How to write a jazz etude


Have you ever looked  at chord changes and had no idea what to do? Have you ever taken a solo, and it sounded like you were playing a different song than the rest of the band? Jazz solos are usually spontaneously created, but if you don't know what to play, writing out a jazz etude is a great place to start.


0.  Start by writing either a one step or two step blues etude

1.  Pick a tune from our guided lead sheet page.

2.  Boil down changes

WTF - what the function?  Some lead sheets or big band charts have a lot of unnecessary harmonic information. 


3.  Identify and classify ii-V's


Find the ii-V chord progressions in the chart.  Look for minor 7 to dominant 7 to major 7 chord qualities that have roots which are a fourth interval apart.  To find the key center of a ii-v without a I, go up a fourth interval from the dominant 7 chord. 
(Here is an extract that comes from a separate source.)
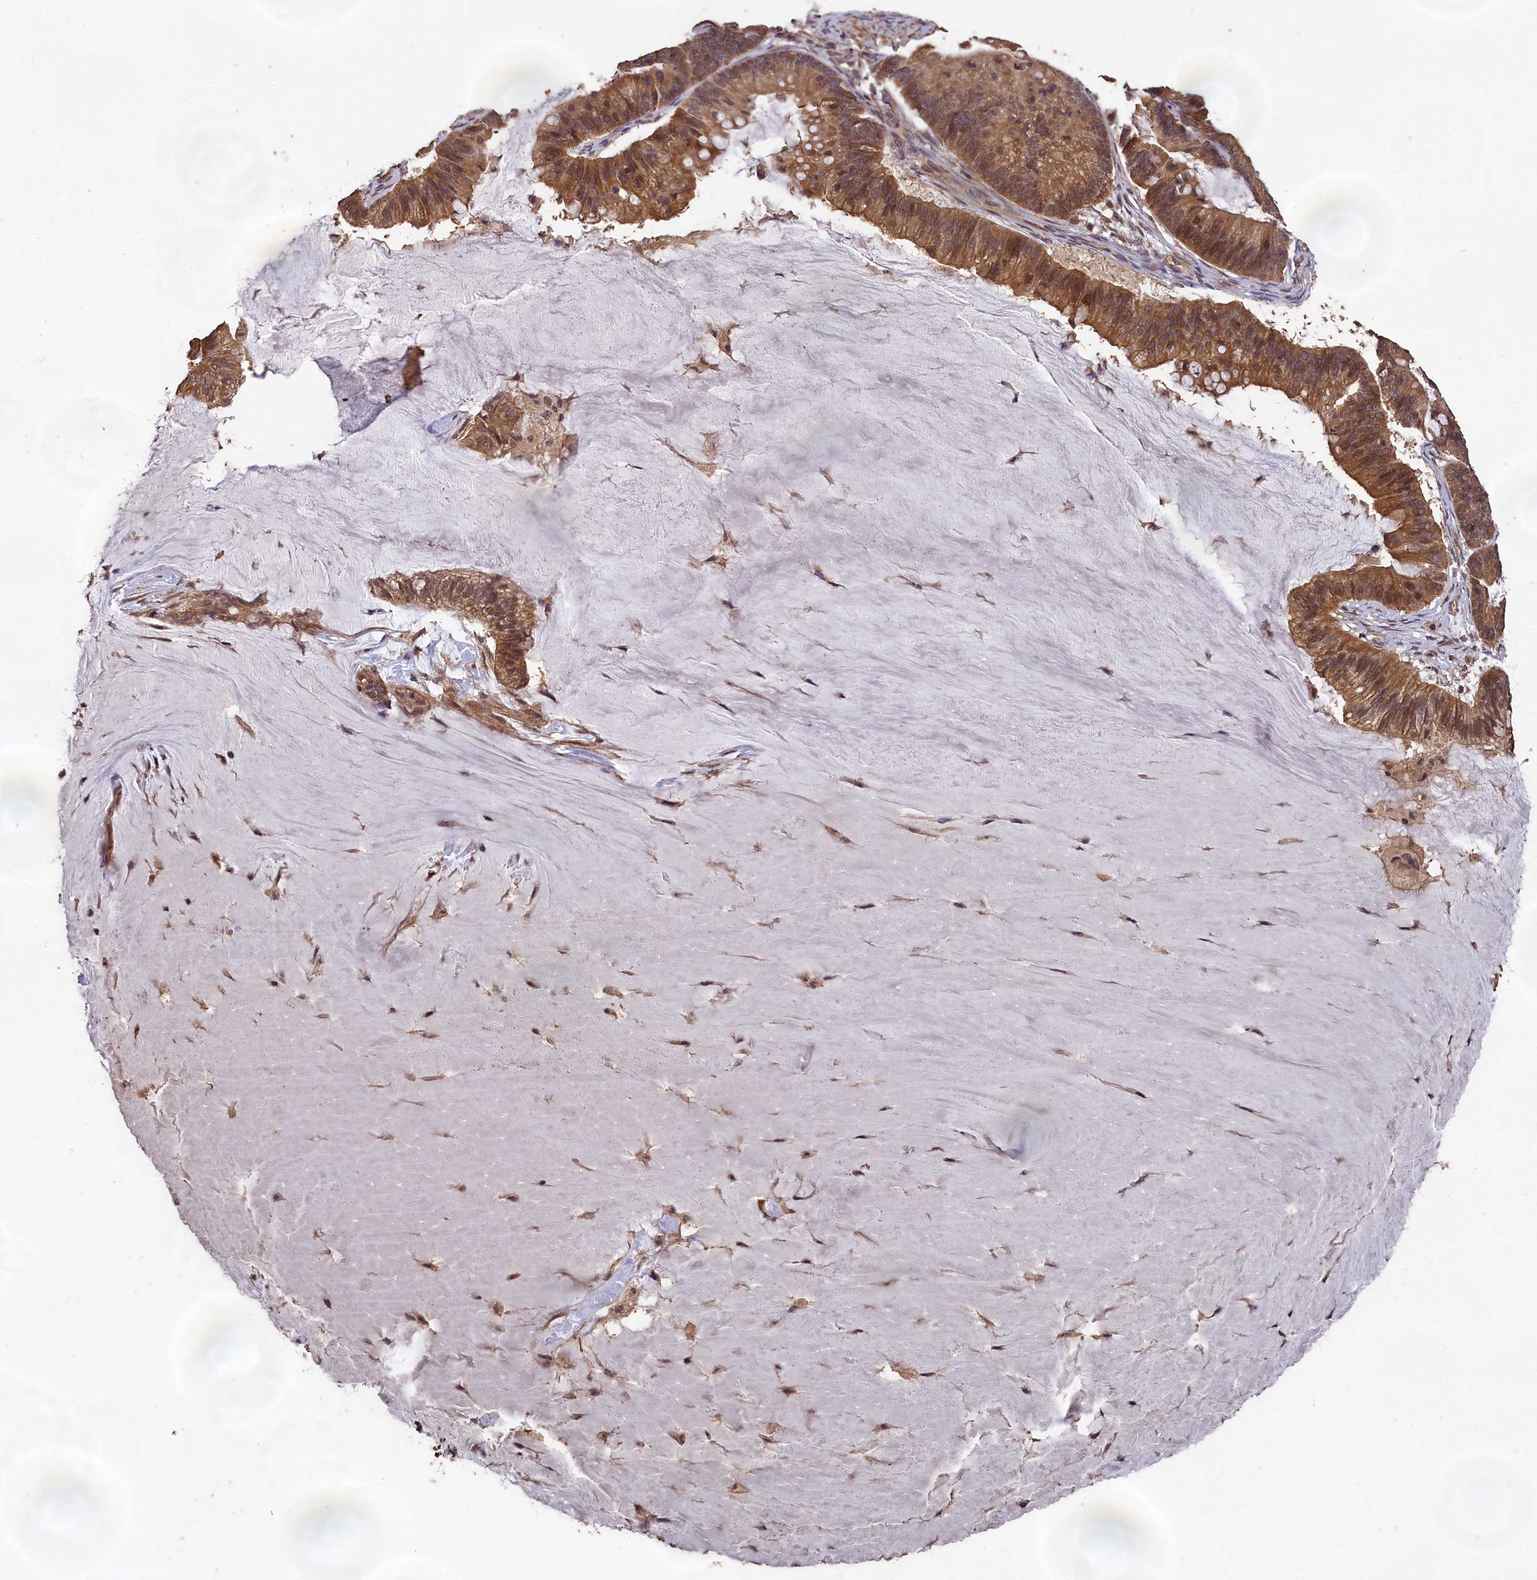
{"staining": {"intensity": "moderate", "quantity": ">75%", "location": "cytoplasmic/membranous"}, "tissue": "ovarian cancer", "cell_type": "Tumor cells", "image_type": "cancer", "snomed": [{"axis": "morphology", "description": "Cystadenocarcinoma, mucinous, NOS"}, {"axis": "topography", "description": "Ovary"}], "caption": "DAB immunohistochemical staining of human ovarian cancer exhibits moderate cytoplasmic/membranous protein positivity in approximately >75% of tumor cells. The protein of interest is stained brown, and the nuclei are stained in blue (DAB IHC with brightfield microscopy, high magnification).", "gene": "CHD9", "patient": {"sex": "female", "age": 61}}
The ii chord in a minor key is a minor 7b5 (ø7) and the V chord is a 7b9.  


4.  Choose a lick and transpose it to the correct key.

5.  Write licks for non ii-V based chord changes

6.  Connect licks

Using the same lick over a new chord or using the same lick over a different part of the chord is called a sequence.  Sequences can be either diatonic (in the key) or chromatic (outside of the key).


Certain notes in a chord have a tendency to lead to a particular note in the following chord.  The 3rd of one chord leads to the 7th of the next or vice versa.  The 5th and 9th have the same relationship.  Using these tendencies when going from one lick to the next helps keep continuity in your lines.   


The only way for an etude to work is to make it sound like YOUR solo.  Memorize it and be able to play it at multiple tempos.  Sing your solo. Test yourself and try to write out your solo IN A DIFFERENT KEY!


Listening is the best way to get the sound and feel of jazz into your ear and into your playing.  Here are some listening examples to get you started.  Find one tune you like and dig in.  Don't just listen to it once!   Work on transcribing your own licks using our guided transcription page.  Transcribing is THE BEST thing you can do to improve your ear and to acquire new language.